Step 1: Manuscript Editor Selection
When a manuscript is received for publishing, the Editor-in-Chief assigns a Manuscript Editor for initial screening of the manuscript.  The author may also request a certain Manuscript Editor whilst submitting the manuscript.  However, the final decision regarding the Manuscript Editor for a particular manuscript is made by the Editor-in-Chief considering aspects like expertise, workload, and conflict of interest.  In some cases, the Editors and the Editor-in-Chief can also work as a Manuscript Editor.
Step 2: Initial Screening
The Manuscript Editor makes an initial screening whether the submitted manuscript merits full external review.  For an initial opinion, the Manuscript Editor may also consult members of the Editorial Board.  Those manuscripts judged by the editors to be of insufficient general interest or otherwise inappropriate are rejected promptly without external peer review.
Those authors whose manuscripts are rejected at this stage will be informed within the three weeks of the receipt of the manuscript.  The most common ground for editorial rejection at this point is when a manuscript is: outside the aims and scope of the Journal; a confirmation or duplication of published work, or represents preliminary, incomplete, poorly designed, or purely ‘descriptive’ studies lacking theoretical insight(s) into a problem.
Should there be a possibility that the manuscript could fit in the Journal after some revisions, the Manuscript Editor might offer some initial suggestions to the author.  If the author resubmits the manuscript in line with the initial suggestions and if the Manuscript Editor finds the revised version of the manuscript worth of external peer review then the manuscript is accepted for review.
Step 3: Referee Selection
After having completed the initial screening, the manuscript judged to be of potential interest to our readership is sent for formal review.  The Manuscript Editor identifies possible Referees and sends the manuscript for review.  In a general case, we use two Referees to assess the quality, novelty and aptness of the manuscript.  In some specific cases, we may use three or even more Referees.
Manuscripts solicited for Special Issues and other invited materials are subject to essentially the same peer review procedures as regular submissions except that, in most cases, Special Issues are handled by a Guest Editor.

================================

SET TASK 1:
Answer these questions using the text on manuscript review:
(a) Who makes the final decision about which Manuscript Editor handles a manuscript?
(b) How soon are authors told that their manuscript was rejected at the initial screening?
(c) How many Referees assess a manuscript in a general case?
SET TASK 2: Reproduce word for word the passage of the text on manuscript review from "Those authors whose" to "accepted for review.".
The lines after this text are separate material.

DATA LISTING:
================================

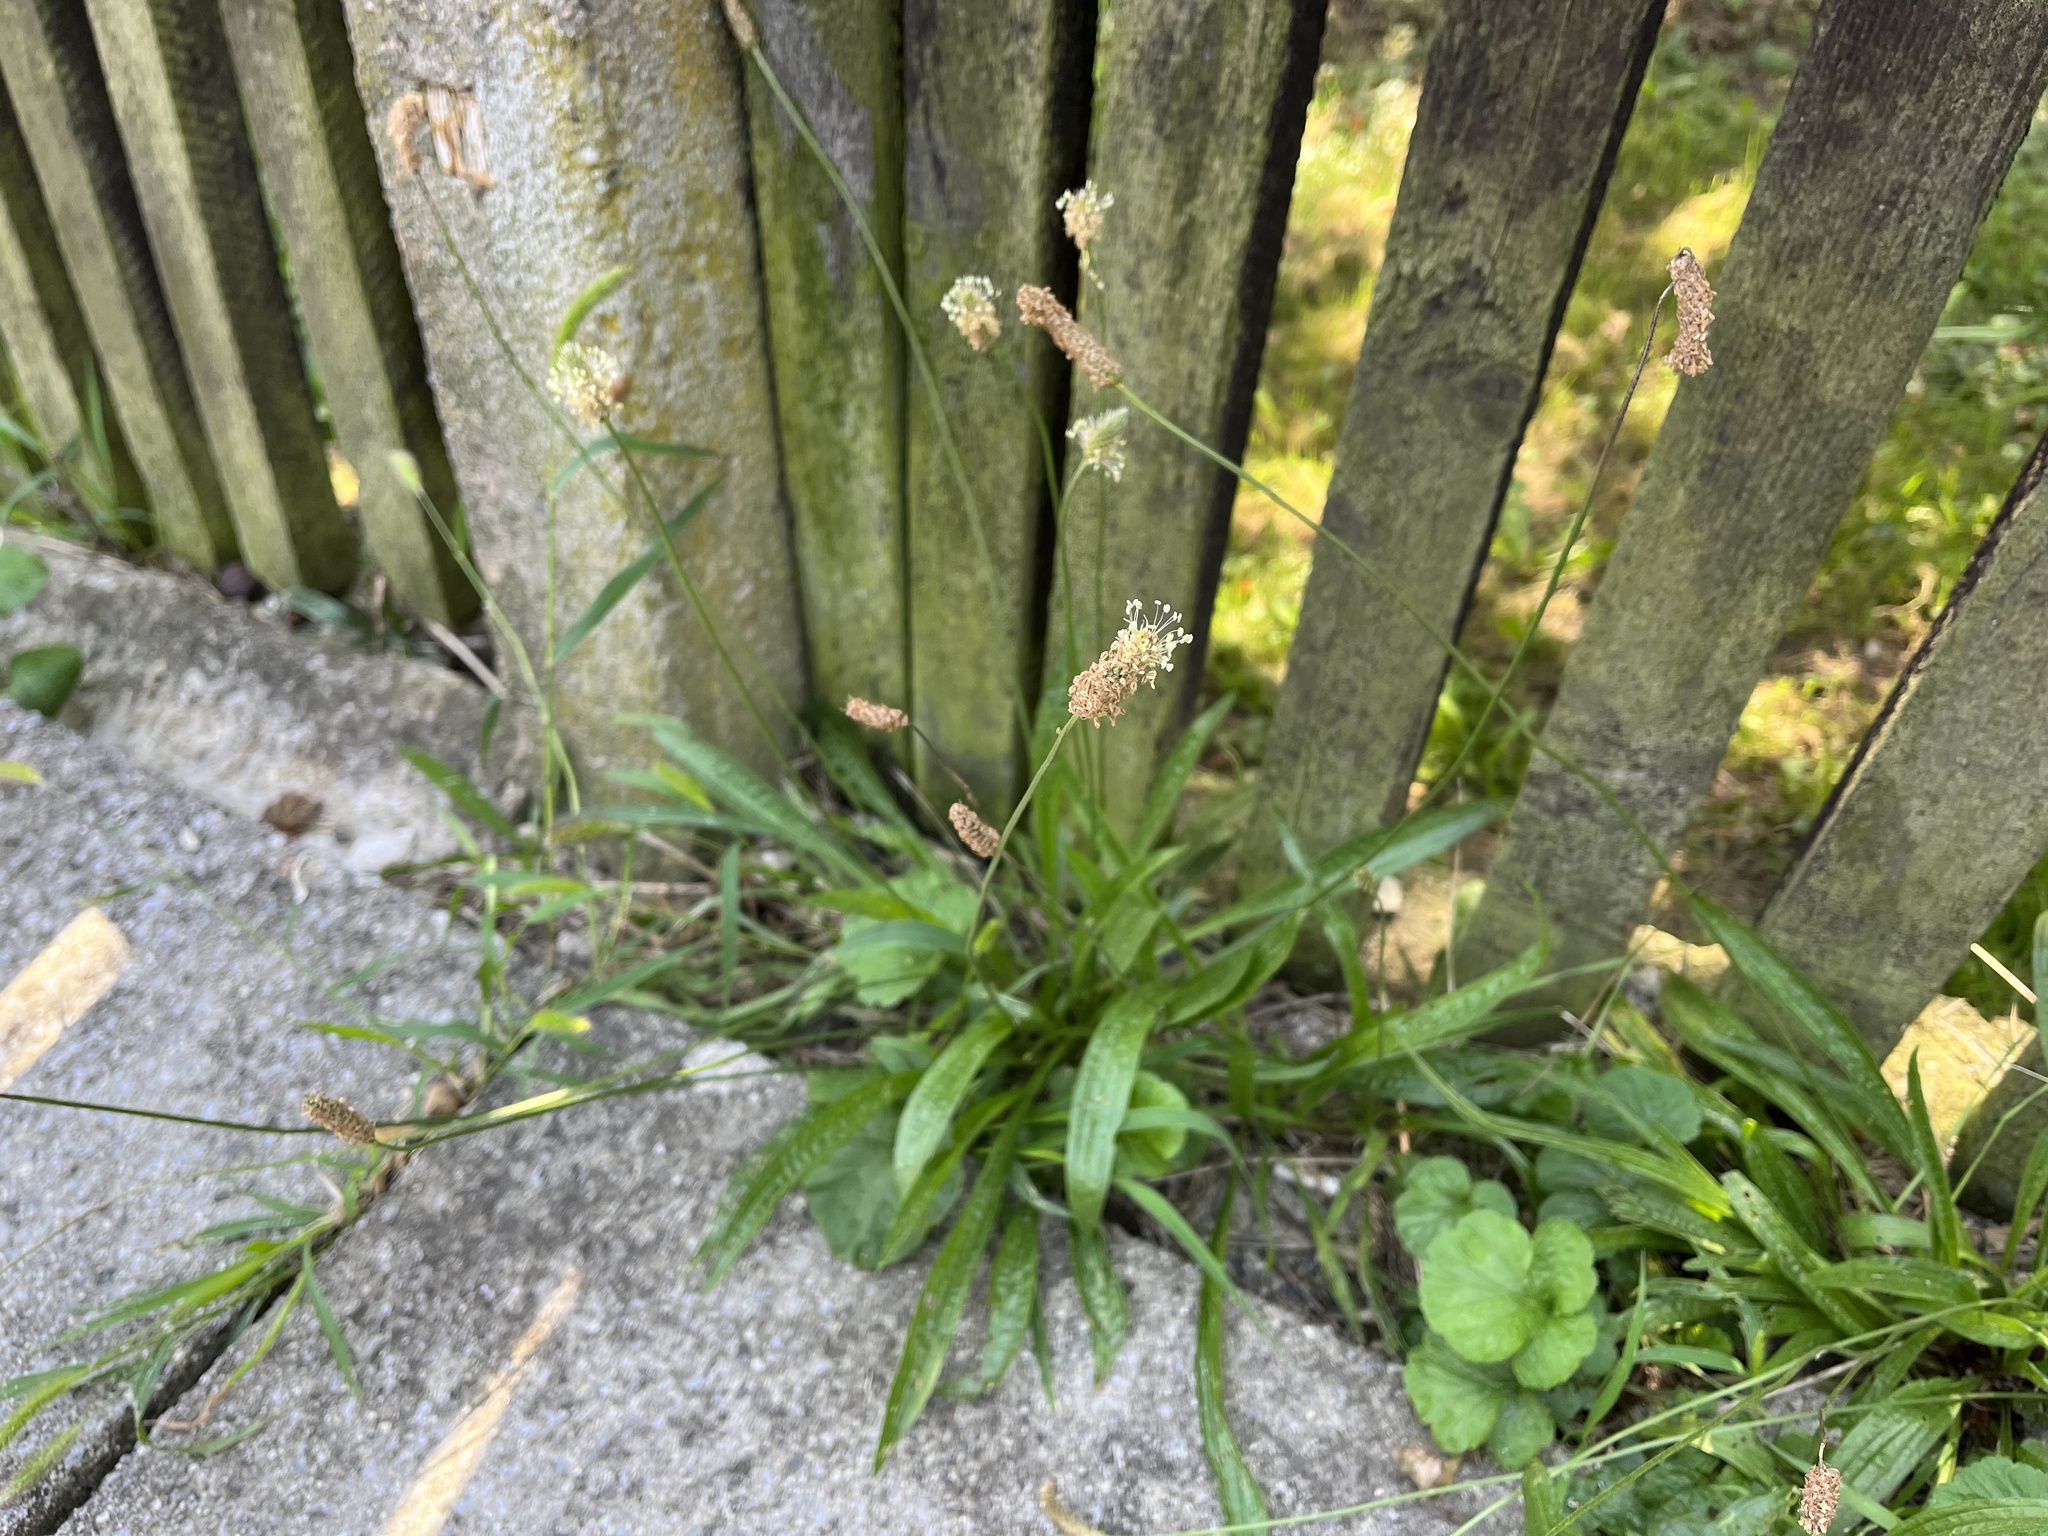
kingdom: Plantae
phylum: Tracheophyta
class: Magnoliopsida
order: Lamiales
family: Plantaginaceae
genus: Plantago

================================

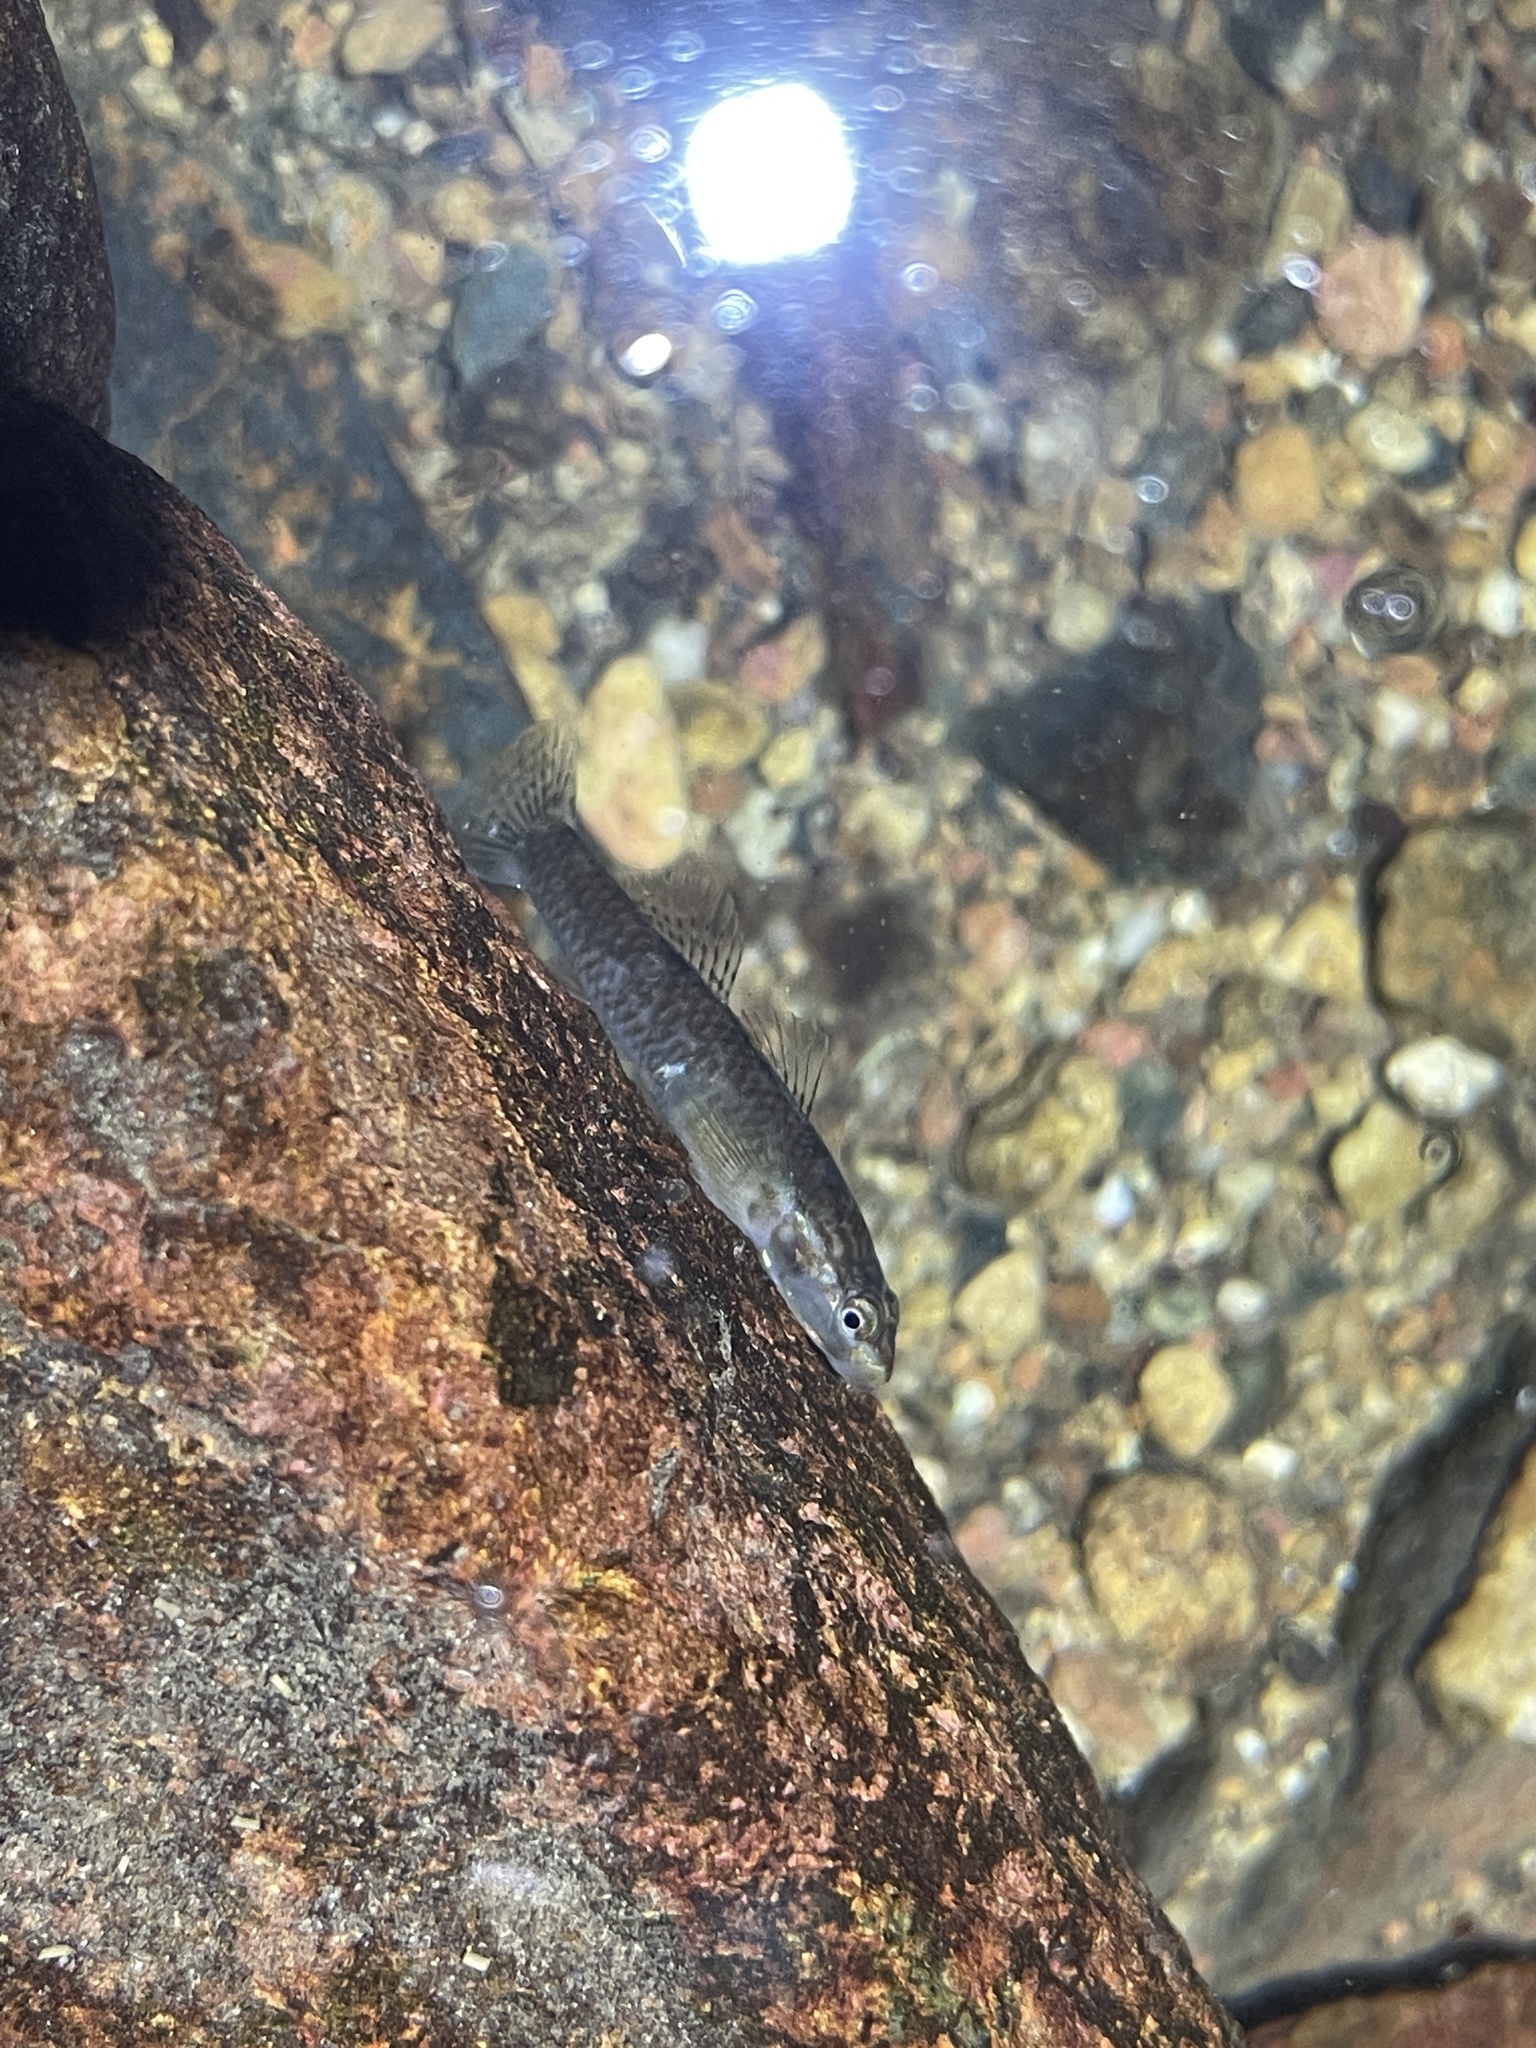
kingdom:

================================

EXPECTED ANSWER 1:
(a) The Editor-in-Chief.
(b) Within three weeks of the receipt of the manuscript.
(c) Two.

EXPECTED ANSWER 2:
Those authors whose manuscripts are rejected at this stage will be informed within the three weeks of the receipt of the manuscript.  The most common ground for editorial rejection at this point is when a manuscript is: outside the aims and scope of the Journal; a confirmation or duplication of published work, or represents preliminary, incomplete, poorly designed, or purely ‘descriptive’ studies lacking theoretical insight(s) into a problem.
Should there be a possibility that the manuscript could fit in the Journal after some revisions, the Manuscript Editor might offer some initial suggestions to the author.  If the author resubmits the manuscript in line with the initial suggestions and if the Manuscript Editor finds the revised version of the manuscript worth of external peer review then the manuscript is accepted for review.